I never expected this to be my situation. I became pregnant easily with my son, so I assumed it would be the same going forward. I was completely blindsided when it wasn’t happening for us. Year after year it became increasingly harder to accept our reality and to come to terms with our situation. I am so grateful for my son but I deeply desire to have more children. I didn’t know what to do when what I had been waiting for and expecting wasn’t coming to pass. I felt deeply disappointed with God and wrestled with my faith for several years.
Christmastime was always a hard season for me: year after year, all I could think about was the one gift God wasn’t giving me. Then one day, during prayer, I decided to ask Jesus the hard question: Why are you withholding the gift of another child from me?
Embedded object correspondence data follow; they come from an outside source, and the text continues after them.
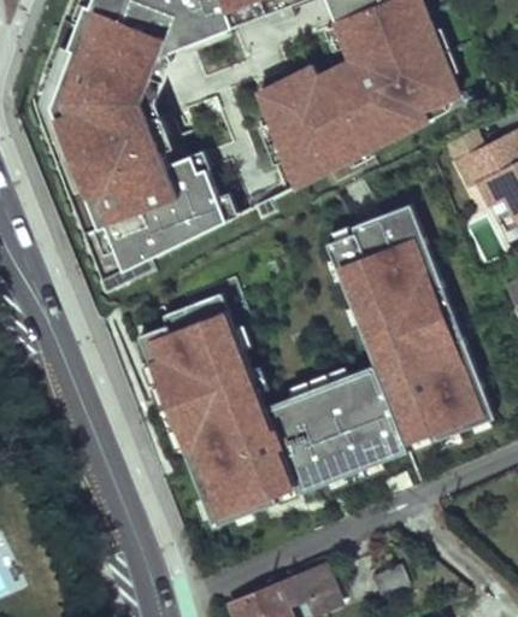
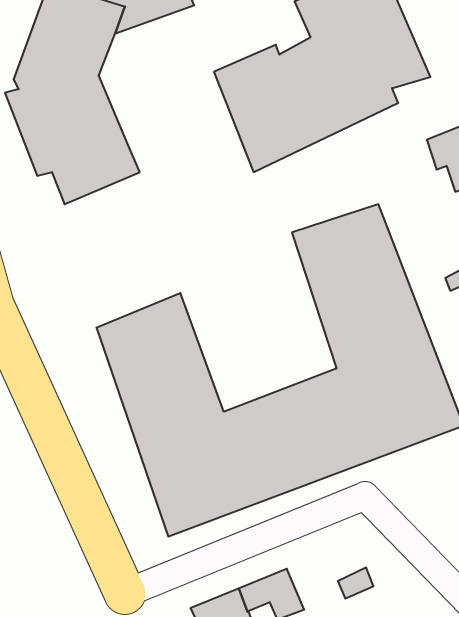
building: [81,142,225,262] -> none

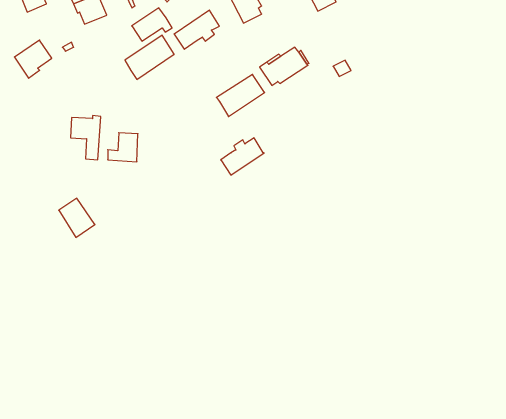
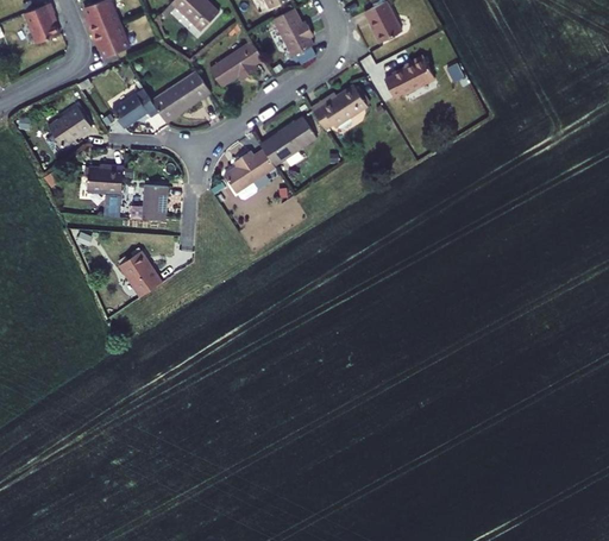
building: [132,8,172,41] -> [111,88,158,127]
building: none -> [384,56,434,97]
building: [14,40,52,78] -> [48,106,92,151]
building: [221,138,264,175] -> [224,149,275,193]
building: [59,198,95,237] -> [119,251,162,297]

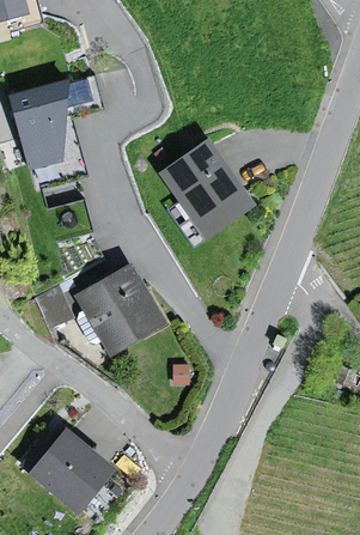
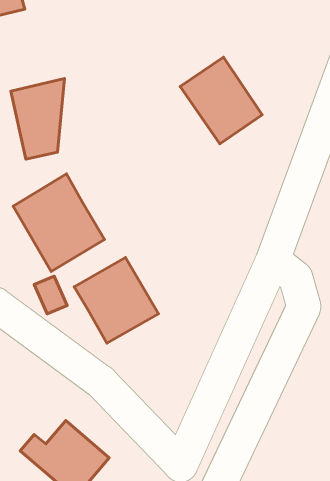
building: [166,146,250,235] -> [180,57,262,144]
building: none -> [13,174,105,272]

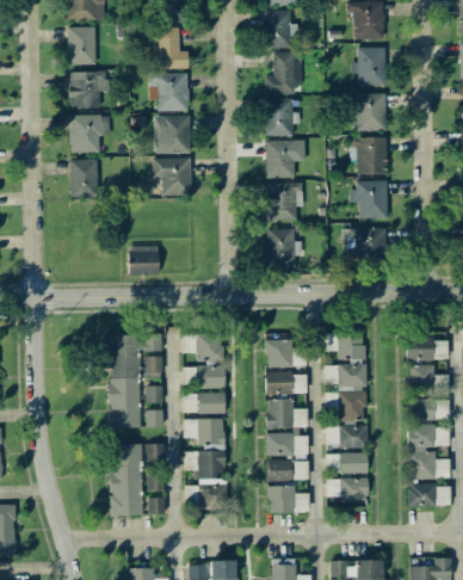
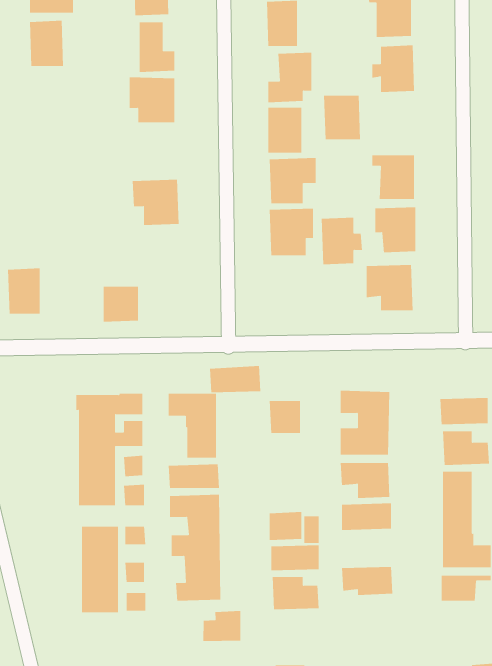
building: [69,72,109,109] -> none
building: [356,93,387,130] -> [323,95,361,140]
building: [70,115,111,153] -> none
building: [155,116,191,154] -> none
building: [70,159,98,197] -> [7,268,41,314]
building: [267,228,302,267] -> [321,217,363,265]
building: [265,371,308,394] -> [209,366,261,393]
building: [267,399,308,428] -> none
building: [326,452,368,474] -> none
building: none -> [203,610,241,642]

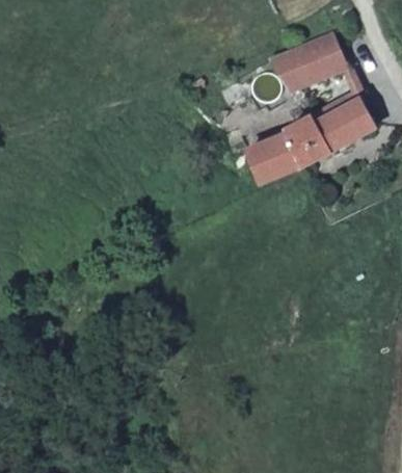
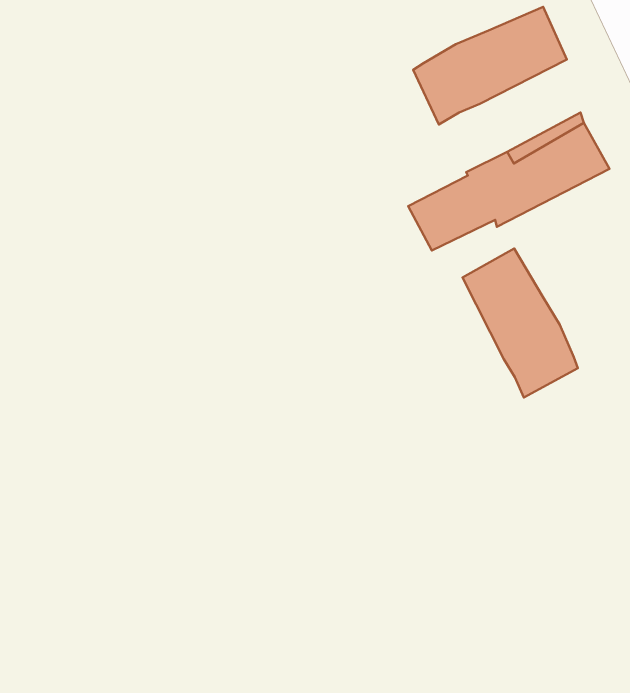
building: none -> [463,248,578,398]

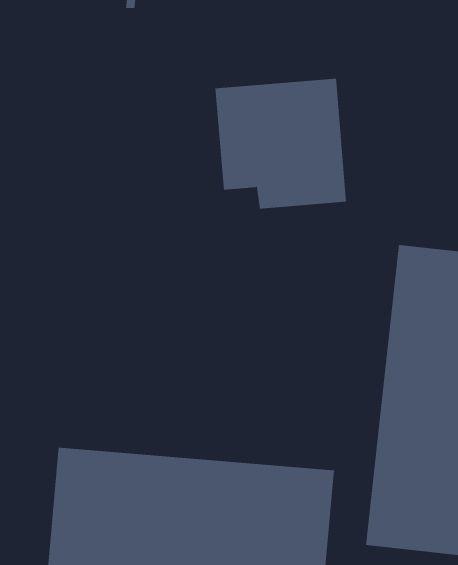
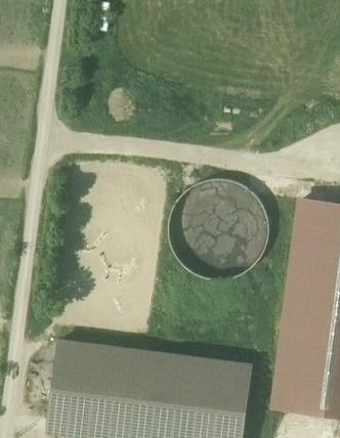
building: [215,78,347,209] -> [173,183,267,276]

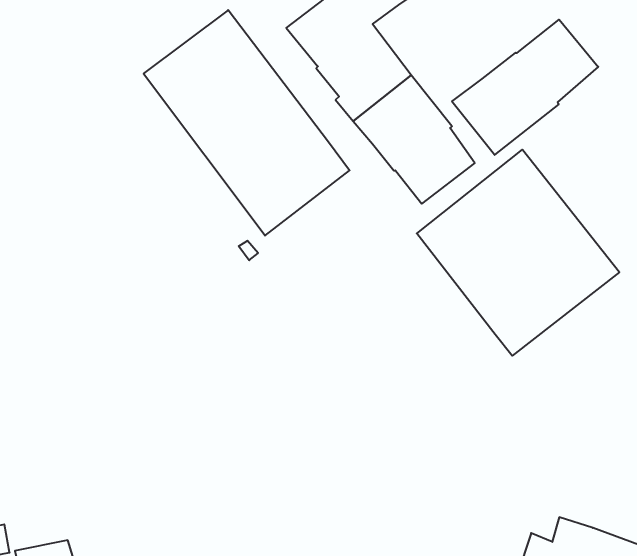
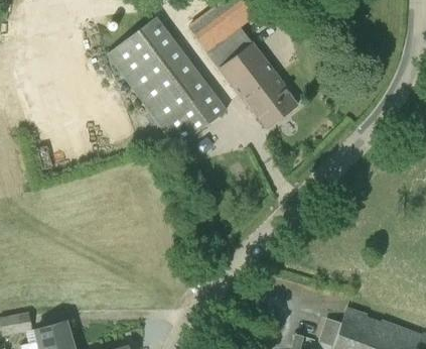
building: [452,20,598,155] -> none
building: [417,150,619,356] -> none

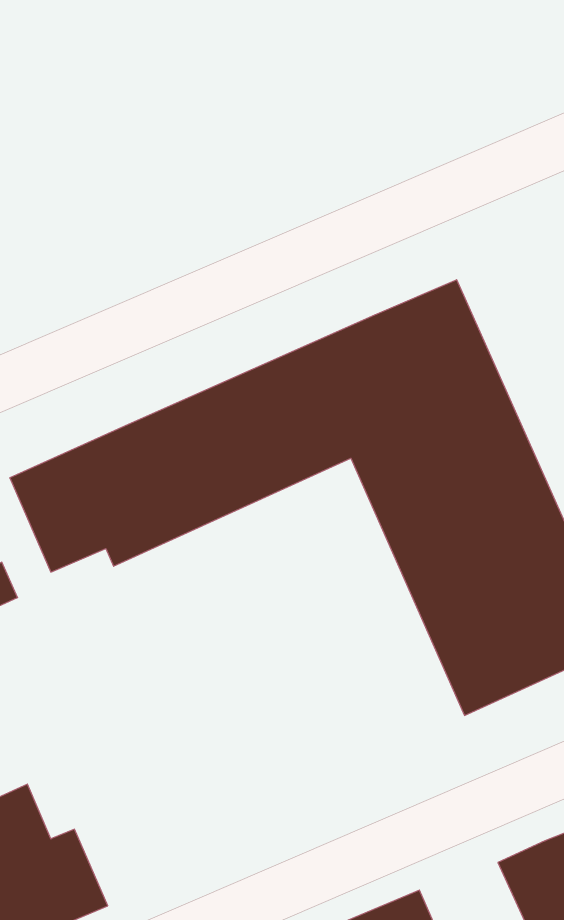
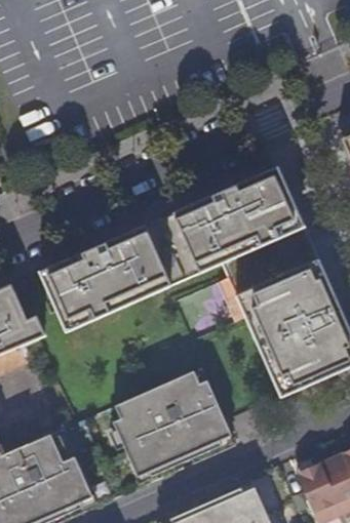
building: none -> [113,370,231,476]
He gently spoke to my heart: “I am not withholding anything from you. The gift I have given you far surpasses what you are asking for. I have given you the opportunity to unite yourself so closely to Me through your sufferings. I have called you to deeper intimacy with Me, to fully surrender to Me and to feel My love and presence in a new way.”
What I had seen as Him withholding a gift from me was actually Him giving me an even greater gift: the gift of Himself, His love and the grace to share in His suffering - a gift I would never have known had I not gone through infertility. This changed everything for me.
Sister, as we prepare our hearts for the birth of our Savior, consider that God may want to give you a different gift than the one you have been asking for. Be open to what He does have for you, or the new perspective He wants to give you.
Don’t just wait for Jesus this Advent, await Him. Seek Him with the same urgency you’ve been seeking answers to your infertility. Instead of searching the internet for answers, ask Him for answers. Notice the ways He is blessing you this week, instead of focusing only on what feels missing. Ask for the grace of His peace in a new way. He desires to meet you where you are and give you something uniquely yours. Be open to the gift He has for you.
Seek Him with urgency and excitement because He is awaiting you.